L'artiste flamand Jan Fabre a présenté son spectacle enfumé à Bruxelles, avant Paris lundi prochain. Une ode à la cigarette qui déchaîne les passions.

Il se prend tour à tour pour un bousier, une libellule ou un scarabée. Il a érigé la provocation brute en oeuvre d'art. Jan Fabre est belge, flamand et reconnu dans le monde entier. Il vient de lancer sa plus grande fumisterie sur scène, I am a mistake, «Je suis une erreur». Et le monde entier en parle. Après s'être fait remarquer dans sept grandes villes européennes, lundi prochain il sera à Paris.

À la représentation belge de mardi, on l'a vu, assis au milieu du parterre de spectateurs, courbé en deux de rire et de plaisir. Lui, Jan Fabre, au bord de l'extase, contemplant ses danseuses fumeuses et son orchestre casserole. Le public, enfumé à l'insu de son plein gré, toussait, s'agitait et s'ennuyait dans les fauteuils du palais des Beaux-Arts de Bruxelles. À l'écran, de belles et mystérieuses fumeuses, filmées par Chantal Akerman, jouaient des volutes de leurs clopes. Les images défilaient. La musique déchirait les oreilles. Sur scène, les danseuses prenaient des poses tristes ou énervées.

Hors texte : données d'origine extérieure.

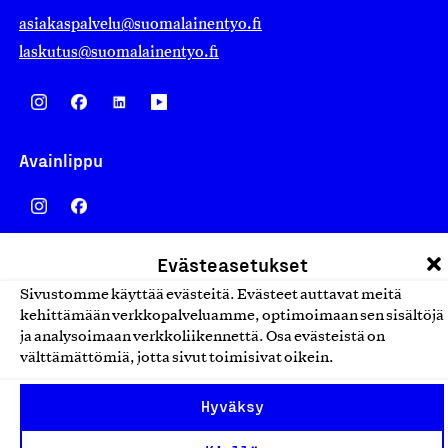
asiakaspalvelu@suomalainentyo.fi
laskutus@suomalainentyo.fi
Avainlippu
Evästeasetukset
Design From Finland
Sivustomme käyttää evästeitä. Evästeet auttavat meitä
kehittämään verkkopalveluamme, optimoimaan sen sisältöjä
ja analysoimaan verkkoliikennettä. Osa evästeistä on
välttämättömiä, jotta sivut toimisivat oikein.
Yhteiskunnallinen Yritys -merkki
Hyväksy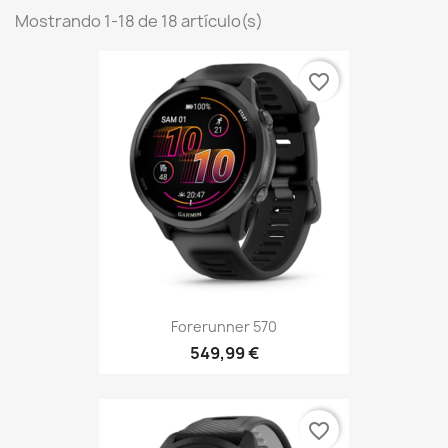
Mostrando 1-18 de 18 artículo(s)
favorite_border
Forerunner 570
549,99 €
favorite_border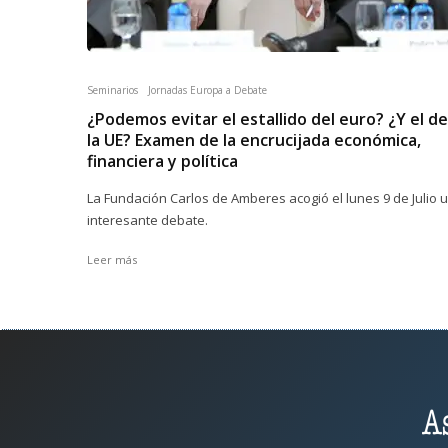
Seminarios
Jornadas Europa a Debate
¿Podemos evitar el estallido del euro? ¿Y el de
la UE? Examen de la encrucijada económica,
financiera y política
La Fundación Carlos de Amberes acogió el lunes 9 de Julio 
interesante debate.
Leer más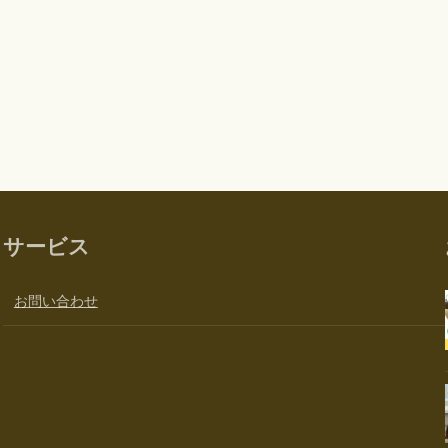
サービス
お問い合わせ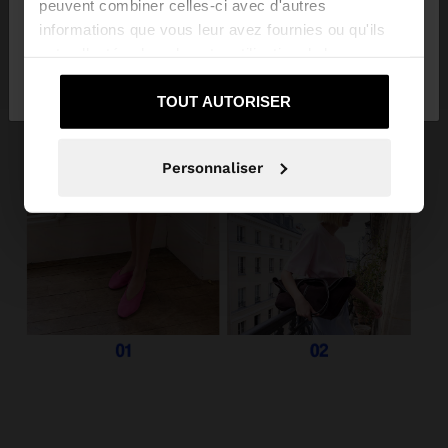
peuvent combiner celles-ci avec d'autres
informations que vous leur avez fournies ou qu'ils
ont collectées lors de votre utilisation de leurs
Non, je souhaite
Oui, dirigez-moi vers
services.
rester sur Réunion
United States
TOUT AUTORISER
Personnaliser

Une comédienne au centre de la scène, après être restée une heure entière à ne rien faire que fumer, a clamé : «Je suis fidèle au plaisir qui essaie de me tuer!». L'apologie de la cigarette comme droit à se tuer. Comprenez : l'artiste peut jouer avec la mort puisqu'il est une faute.

Des gens, offusqués, se sont levés. La Fondation pour le cancer a balancé un communiqué ulcéré. «Faire l'éloge d'une dépendance au nom de la liberté est pour le moins paradoxal», écrit le docteur Vander Steichel de la Fondation. «S'il faut réserver une place à la cigarette dans le monde de l'art, que ce ne soit pas sur scène, mais une fois pour toutes au musée.»

À vrai dire, le spectacle de Jan Fabre ne devrait pas inciter à consommer de la nicotine. Mais s'élève contre l'air du temps qui entend se purifier à jamais des odeurs de tabac. Le «politiquement correct» qui entend imposer le devoir d'être en bonne santé. L'artiste dénonce et se moque de notre malaise.

Fabre n'en est pas à son coup d'essai. Il a exposé des chiens écrasés dans une galerie parisienne. Il a fait pisser ses danseuses sur scène et invectiver son public. En 2000, la Reine Paola, qui l'admire beaucoup, lui avait donné carte blanche pour redécorer le plafond de son palais. Il l'avait recouvert de 1 500 000 ailes de coléoptères. «Je suis une erreur parce que je ne sais pas faire semblant», clame la comédienne de Fabre.

«Vous avez trouvé ça beau, vous?», demandait une spectatrice en faisant la file à la sortie. Elle avait une mine à moitié ahurie, à moitié dégoûtée. Beau, ce n'est pas. Mais cette odeur de fin de nuit dans un bistrot qui vous colle à la peau en sortant est une expérience bizarre. C'est du Jan Fabre. C'est du Belge.